A vital but often overlooked part of running effective research is screening participants to make sure you run interviews, surveys, prototype testing, workshops etc. with the best people to get the insights you need.

What is participant screening?

Basically, screening means ensuring the people who participate in your research are the right people to provide valuable insights. Screening is most often done via specific details in your call for participants or a screening questionnaire that participants must complete before you select them to take part. There might be simple inclusion criteria, such as an age limit, or you might gather more complex data to ensure your participants are from varied backgrounds or geographic regions.

The key question to consider when deciding who to include in your research is - will this characteristic affect the results? A person's gender may be irrelevant, but their responses and reactions could be significantly affected by age. Might location or job role make a difference to their attitudes and responses? If you're asking about particular experience, for example, moving house, you might want to specify how recent that experience must be - someone who last moved twenty years ago will have a very different set of responses to someone who moved last year. Think carefully about the type of person you are interested in - your participants should reflect that person as closely as possible.

How selective should you be?

Of course, participant recruitment can be tricky and you might not always get exactly who you want, so you should consider the effect your criteria will have on your ability to find enough participants and run rigorous, useful research.  

If you think you’ll struggle to get enough participants to draw reliable conclusions, it doesn’t make sense to have overly restrictive criteria.

On the other hand, if you're likely to have more potential participants than you are able to include, stricter screening will keep numbers under control and help get the most value from your research.

You also need to consider the risk/cost of involving participants that aren’t quite what you're looking for. For example, if you're running a quantitative survey, a few extra participants that aren’t ideally suited only really costs you a bit of time in data analysis. However, if you are running a face to face workshop an unsuitable participant at best reduces the space you have for others and at worst interferes with the focus and thus value of the entire workshop.

When to screen?

Another point to consider is when in the participant recruitment process you should screen out potential participants. If you screen too early you may discourage any participation by being too prescriptive in initial invitations to participate; too late and you're frustrating those who get screened out after spending time engaging with the process.

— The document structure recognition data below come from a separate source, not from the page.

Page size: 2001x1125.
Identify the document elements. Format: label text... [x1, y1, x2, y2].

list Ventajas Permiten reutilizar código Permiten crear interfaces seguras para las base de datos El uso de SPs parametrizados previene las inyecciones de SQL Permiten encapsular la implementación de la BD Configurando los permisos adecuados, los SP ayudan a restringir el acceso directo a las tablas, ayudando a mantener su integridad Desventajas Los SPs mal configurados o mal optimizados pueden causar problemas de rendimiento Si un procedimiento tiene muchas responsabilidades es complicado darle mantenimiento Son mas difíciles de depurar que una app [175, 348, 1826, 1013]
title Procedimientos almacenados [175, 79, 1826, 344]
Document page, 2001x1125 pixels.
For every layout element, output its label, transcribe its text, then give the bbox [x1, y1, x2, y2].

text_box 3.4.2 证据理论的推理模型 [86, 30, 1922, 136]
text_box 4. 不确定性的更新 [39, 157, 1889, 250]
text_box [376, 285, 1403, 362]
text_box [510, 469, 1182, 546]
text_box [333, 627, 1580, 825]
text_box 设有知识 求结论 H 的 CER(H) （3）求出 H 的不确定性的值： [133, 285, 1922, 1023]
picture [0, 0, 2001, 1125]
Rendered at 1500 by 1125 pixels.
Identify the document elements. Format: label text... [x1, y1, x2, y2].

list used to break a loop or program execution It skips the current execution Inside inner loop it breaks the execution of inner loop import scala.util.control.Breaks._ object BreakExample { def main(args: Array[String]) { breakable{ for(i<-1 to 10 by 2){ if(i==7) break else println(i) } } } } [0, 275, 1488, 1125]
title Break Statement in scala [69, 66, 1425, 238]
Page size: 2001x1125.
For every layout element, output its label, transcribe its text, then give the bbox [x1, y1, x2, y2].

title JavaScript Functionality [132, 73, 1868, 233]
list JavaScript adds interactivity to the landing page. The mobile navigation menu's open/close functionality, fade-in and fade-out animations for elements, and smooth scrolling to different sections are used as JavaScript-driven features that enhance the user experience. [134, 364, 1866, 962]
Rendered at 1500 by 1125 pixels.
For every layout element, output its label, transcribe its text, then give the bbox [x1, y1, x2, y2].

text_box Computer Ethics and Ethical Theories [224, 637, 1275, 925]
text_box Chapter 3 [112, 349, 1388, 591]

I find it best to screen early when performing one-off research to minimise participant frustration.

So in these situations I’ll include screening information in initial invitations or participant information provided before people have to get in contact with me. However, if you’re performing a series of studies in a related area, screening later can give you an opportunity to build up a panel of patients for future research, making sure those who have been screened out will have another chance to participate at a future date.

Screening and bias

In the same way that your recruitment method, study design and analysis can introduce bias into your research, screening can too. It’s important to think about why you're including any screening criteria and how these restrictions on participation could distort the results of the researcher. Unjustified geographic restrictions, for example, could mean your findings represent a local situation rather than a universal experience that affects all users.

Screening is a vital tool for getting the best insights from research but you must carefully consider why you are using each separate screening criterion and how it’s going to influence your recruitment, running the study, the results and recommendations you will produce.